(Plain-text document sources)
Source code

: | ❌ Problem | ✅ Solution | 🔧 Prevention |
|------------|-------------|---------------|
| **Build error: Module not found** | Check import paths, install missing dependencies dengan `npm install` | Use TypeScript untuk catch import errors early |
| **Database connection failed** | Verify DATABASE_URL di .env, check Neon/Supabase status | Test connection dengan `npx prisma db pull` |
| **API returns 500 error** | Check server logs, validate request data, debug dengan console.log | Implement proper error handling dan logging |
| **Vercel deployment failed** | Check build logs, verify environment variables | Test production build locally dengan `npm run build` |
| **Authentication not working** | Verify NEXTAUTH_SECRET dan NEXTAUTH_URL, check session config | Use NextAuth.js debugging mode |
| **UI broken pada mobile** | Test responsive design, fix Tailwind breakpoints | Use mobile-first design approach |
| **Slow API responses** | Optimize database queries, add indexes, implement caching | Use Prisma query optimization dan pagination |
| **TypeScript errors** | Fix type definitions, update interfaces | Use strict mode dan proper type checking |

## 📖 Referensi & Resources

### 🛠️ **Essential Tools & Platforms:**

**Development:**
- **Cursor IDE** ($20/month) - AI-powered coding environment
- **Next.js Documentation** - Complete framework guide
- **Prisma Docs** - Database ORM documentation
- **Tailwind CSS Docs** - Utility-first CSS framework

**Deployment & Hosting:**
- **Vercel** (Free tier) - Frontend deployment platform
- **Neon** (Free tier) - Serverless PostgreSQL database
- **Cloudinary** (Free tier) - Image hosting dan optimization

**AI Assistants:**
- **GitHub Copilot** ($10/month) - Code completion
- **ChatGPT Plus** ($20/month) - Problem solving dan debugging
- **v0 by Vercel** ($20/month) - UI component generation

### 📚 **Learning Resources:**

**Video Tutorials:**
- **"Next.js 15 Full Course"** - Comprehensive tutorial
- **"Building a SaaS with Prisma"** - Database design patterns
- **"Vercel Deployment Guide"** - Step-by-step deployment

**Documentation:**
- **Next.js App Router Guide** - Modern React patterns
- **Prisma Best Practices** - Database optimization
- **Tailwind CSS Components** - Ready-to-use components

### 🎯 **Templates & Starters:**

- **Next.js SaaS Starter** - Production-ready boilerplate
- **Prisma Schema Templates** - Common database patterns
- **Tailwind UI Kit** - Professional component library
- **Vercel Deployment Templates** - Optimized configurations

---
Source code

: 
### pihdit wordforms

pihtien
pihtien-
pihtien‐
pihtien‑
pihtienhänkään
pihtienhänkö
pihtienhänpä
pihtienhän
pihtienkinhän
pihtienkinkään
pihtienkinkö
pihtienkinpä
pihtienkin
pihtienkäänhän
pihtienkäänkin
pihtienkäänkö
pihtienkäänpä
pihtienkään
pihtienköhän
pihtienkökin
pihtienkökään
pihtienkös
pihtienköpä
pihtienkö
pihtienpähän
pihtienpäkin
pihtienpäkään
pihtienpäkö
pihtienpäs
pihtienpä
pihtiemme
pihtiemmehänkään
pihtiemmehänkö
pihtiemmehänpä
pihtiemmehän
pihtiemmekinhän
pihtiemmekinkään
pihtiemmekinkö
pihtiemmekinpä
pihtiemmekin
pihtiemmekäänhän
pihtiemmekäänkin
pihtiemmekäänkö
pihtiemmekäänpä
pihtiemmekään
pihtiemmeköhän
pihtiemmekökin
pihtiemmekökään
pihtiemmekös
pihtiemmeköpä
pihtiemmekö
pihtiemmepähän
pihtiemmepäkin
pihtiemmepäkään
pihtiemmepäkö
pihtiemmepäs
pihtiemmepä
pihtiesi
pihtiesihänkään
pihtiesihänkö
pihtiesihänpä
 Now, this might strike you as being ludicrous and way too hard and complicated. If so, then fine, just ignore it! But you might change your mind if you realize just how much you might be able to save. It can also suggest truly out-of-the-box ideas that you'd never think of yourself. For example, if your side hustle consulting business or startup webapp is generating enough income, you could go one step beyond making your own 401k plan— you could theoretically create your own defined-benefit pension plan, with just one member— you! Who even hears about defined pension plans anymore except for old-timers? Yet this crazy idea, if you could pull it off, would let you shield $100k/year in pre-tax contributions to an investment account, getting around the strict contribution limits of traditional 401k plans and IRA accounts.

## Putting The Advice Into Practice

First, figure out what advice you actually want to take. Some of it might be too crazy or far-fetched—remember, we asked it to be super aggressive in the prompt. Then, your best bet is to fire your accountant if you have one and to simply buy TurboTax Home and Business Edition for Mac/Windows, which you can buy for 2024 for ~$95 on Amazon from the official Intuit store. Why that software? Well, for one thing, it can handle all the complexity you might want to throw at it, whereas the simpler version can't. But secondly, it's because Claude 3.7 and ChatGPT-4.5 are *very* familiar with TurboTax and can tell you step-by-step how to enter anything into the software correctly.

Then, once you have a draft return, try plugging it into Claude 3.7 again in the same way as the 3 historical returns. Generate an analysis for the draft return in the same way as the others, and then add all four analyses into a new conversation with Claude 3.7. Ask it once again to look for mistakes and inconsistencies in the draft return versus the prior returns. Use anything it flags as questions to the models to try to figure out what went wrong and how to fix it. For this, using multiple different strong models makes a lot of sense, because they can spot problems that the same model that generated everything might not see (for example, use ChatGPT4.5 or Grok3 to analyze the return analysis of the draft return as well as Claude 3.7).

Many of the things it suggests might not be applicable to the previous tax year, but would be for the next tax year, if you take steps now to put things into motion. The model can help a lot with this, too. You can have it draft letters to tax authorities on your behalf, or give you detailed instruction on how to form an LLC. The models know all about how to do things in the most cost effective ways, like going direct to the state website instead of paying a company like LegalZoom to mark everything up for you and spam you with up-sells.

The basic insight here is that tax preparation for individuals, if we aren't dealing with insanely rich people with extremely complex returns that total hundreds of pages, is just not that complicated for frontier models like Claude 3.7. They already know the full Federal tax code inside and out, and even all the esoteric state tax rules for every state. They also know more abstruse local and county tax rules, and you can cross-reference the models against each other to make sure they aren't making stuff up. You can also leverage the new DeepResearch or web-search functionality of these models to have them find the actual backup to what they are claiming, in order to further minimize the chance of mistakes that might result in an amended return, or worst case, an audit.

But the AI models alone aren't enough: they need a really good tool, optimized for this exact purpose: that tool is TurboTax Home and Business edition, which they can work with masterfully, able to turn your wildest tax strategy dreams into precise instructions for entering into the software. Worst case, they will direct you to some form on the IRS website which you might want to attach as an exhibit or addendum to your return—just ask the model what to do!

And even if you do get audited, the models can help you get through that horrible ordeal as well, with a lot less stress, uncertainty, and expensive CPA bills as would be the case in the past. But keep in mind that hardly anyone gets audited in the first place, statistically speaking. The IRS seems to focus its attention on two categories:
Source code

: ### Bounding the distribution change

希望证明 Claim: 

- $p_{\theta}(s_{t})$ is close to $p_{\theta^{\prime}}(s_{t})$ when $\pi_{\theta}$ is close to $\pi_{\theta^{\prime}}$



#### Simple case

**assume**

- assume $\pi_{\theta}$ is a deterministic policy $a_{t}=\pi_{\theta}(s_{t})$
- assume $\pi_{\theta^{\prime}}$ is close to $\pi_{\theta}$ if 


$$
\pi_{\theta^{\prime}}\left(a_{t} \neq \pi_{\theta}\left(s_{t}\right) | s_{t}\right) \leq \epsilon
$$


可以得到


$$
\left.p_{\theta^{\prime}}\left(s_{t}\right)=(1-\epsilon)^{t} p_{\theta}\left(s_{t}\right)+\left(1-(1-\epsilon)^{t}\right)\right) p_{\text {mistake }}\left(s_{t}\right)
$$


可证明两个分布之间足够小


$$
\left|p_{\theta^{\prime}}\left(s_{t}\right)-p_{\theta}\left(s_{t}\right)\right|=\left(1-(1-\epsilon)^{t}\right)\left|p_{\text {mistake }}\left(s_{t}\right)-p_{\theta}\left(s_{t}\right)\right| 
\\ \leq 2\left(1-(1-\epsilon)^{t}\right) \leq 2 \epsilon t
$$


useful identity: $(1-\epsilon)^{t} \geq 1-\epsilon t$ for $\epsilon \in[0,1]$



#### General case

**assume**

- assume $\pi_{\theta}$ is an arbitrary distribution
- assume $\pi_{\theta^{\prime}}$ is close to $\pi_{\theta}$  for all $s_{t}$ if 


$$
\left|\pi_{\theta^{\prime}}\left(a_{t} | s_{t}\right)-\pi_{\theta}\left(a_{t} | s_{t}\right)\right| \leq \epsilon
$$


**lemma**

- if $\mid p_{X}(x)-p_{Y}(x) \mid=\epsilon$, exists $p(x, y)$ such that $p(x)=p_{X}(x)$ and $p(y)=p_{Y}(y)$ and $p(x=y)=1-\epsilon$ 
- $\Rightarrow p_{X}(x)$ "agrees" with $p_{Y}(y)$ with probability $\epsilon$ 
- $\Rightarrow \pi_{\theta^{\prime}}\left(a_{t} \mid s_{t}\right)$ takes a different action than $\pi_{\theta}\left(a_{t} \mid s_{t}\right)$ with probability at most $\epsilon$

WORK TASK:
From the entries above, return exactly the line containing "### pihdit wordforms", the line containing "pihtiesihänpä", and all lines between, and nothing else.

TASK RESPONSE:
### pihdit wordforms

pihtien
pihtien-
pihtien‐
pihtien‑
pihtienhänkään
pihtienhänkö
pihtienhänpä
pihtienhän
pihtienkinhän
pihtienkinkään
pihtienkinkö
pihtienkinpä
pihtienkin
pihtienkäänhän
pihtienkäänkin
pihtienkäänkö
pihtienkäänpä
pihtienkään
pihtienköhän
pihtienkökin
pihtienkökään
pihtienkös
pihtienköpä
pihtienkö
pihtienpähän
pihtienpäkin
pihtienpäkään
pihtienpäkö
pihtienpäs
pihtienpä
pihtiemme
pihtiemmehänkään
pihtiemmehänkö
pihtiemmehänpä
pihtiemmehän
pihtiemmekinhän
pihtiemmekinkään
pihtiemmekinkö
pihtiemmekinpä
pihtiemmekin
pihtiemmekäänhän
pihtiemmekäänkin
pihtiemmekäänkö
pihtiemmekäänpä
pihtiemmekään
pihtiemmeköhän
pihtiemmekökin
pihtiemmekökään
pihtiemmekös
pihtiemmeköpä
pihtiemmekö
pihtiemmepähän
pihtiemmepäkin
pihtiemmepäkään
pihtiemmepäkö
pihtiemmepäs
pihtiemmepä
pihtiesi
pihtiesihänkään
pihtiesihänkö
pihtiesihänpä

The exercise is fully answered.